Mara propped herself on an elbow. Streetlight painted silver across his collarbone, illuminating a small scar she hadn’t noticed before. She traced it lightly. “We don’t,” she said. “We write new margins.”

She reached for the hotel notepad on the nightstand, its cheap ballpoint pen tethered by a plastic coil. She tore off a sheet, the sound loud in the quiet room, and wrote:

D—

You taste like the moment before a sentence finds its period. I would like to sample the rest of the paragraph.

—M

She folded the note, slipped it beneath his pillow. Devon’s grin flashed wicked in the gloom, then softened into something more dangerous. He pulled her down, kissed her with leisurely intent, a kiss that promised this was not an end but a new syntax. Outside, the ferry sounded its horn—one long note crossing black water, carrying news no email could deliver.


Dawn was a slow, bruising process at the horizon. Mara stood at the window wrapped in the hotel’s white robe, its terrycloth rough and impersonal against her sensitized skin. The room behind her was a landscape of intimacy: the rumpled duvet, his discarded shirt over the chair, two empty water glasses on the nightstand. Devon slept deeply, one arm outflung as if reaching across time zones, his breathing a steady meter in the quiet.

She watched light slowly define the harbor: masts becoming distinct from shadows, gulls becoming solid shapes against the pewter sky. The water shifted from black to deep grey, flecked with early morning gold. Soon she would dress, collect her scattered clothes from the carpet, walk home through streets that now knew the shape of her satisfaction. Soon he would fly west, her next letter—perhaps this very one she was composing in her head—tucked into his briefcase beside conference pamphlets.

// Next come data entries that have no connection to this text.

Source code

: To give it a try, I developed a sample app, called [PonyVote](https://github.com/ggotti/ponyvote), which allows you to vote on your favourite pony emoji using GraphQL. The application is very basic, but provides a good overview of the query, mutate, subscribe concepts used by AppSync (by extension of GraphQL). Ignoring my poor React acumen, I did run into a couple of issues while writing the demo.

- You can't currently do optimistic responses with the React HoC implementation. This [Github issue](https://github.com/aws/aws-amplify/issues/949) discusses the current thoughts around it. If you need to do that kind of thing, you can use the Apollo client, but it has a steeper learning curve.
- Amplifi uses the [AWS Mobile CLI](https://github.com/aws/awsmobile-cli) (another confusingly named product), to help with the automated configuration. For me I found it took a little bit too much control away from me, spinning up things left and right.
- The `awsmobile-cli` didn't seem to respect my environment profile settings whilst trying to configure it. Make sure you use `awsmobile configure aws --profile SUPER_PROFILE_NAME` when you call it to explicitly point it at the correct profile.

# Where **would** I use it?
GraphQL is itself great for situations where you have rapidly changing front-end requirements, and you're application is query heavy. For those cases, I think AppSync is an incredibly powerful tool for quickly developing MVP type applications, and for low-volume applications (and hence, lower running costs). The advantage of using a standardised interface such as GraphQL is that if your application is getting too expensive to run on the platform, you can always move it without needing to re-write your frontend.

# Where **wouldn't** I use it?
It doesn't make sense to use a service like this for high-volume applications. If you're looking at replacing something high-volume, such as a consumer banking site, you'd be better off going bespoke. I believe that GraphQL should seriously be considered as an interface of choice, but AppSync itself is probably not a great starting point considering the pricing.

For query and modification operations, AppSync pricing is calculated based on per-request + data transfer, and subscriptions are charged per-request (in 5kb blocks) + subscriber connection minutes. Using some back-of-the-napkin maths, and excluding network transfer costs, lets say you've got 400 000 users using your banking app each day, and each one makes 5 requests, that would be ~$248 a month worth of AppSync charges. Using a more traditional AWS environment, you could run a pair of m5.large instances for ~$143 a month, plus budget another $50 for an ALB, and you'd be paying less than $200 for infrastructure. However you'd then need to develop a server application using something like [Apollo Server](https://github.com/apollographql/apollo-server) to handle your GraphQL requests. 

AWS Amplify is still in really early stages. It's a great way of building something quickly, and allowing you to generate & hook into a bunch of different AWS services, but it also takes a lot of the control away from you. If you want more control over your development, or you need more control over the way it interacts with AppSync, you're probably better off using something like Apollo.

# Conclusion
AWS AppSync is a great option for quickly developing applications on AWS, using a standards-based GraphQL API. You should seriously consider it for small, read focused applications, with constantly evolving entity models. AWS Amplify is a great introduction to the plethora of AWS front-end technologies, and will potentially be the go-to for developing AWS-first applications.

But for now, she savored the exquisite limbo—how the city looked both foreign and familiar, how her reflection in the glass overlapped with the ghost of his shoulder on the bed behind her. She thought of all the words they had yet to write: the stories this night would spawn, the sensory details she would archive for future letters—the exact pressure of his palm on the small of her back, the sound of his laugh muffled against her hair, the way the morning light was now revealing the faint pattern of vines in the hotel room’s wallpaper. Twenty years of anticipation had not prepared her for the simple fact of continuity—that desire, like correspondence, could be serialized, renewed.

Behind her, Devon stirred. She felt his approach as warmth along her spine before his hands settled on her hips, the soft cotton of his T-shirt brushing her robe. He handed her a cup of terrible hotel coffee, the steam curling in the cool air, then wrapped his arms around her waist, his chin resting on her shoulder. Together they watched Boston finish inventing itself in morning light, brick by brick, wave by wave.

“Still recognize me?” she asked, leaning back into his solidity.

His chuckle rumbled against her back, a sound she already knew she would crave. “I’m learning to recognize us.”

Mara closed her eyes, holding the sensation, the scent of him mixed with cheap coffee and impending day. The work on her desk, the flight he would catch, the miles between them—they were real, but they were also just punctuation. The story, she understood now, was far from over. It was simply turning a page. She leaned into him, into the future arriving one letter, one touch, one ordinary miracle at a time.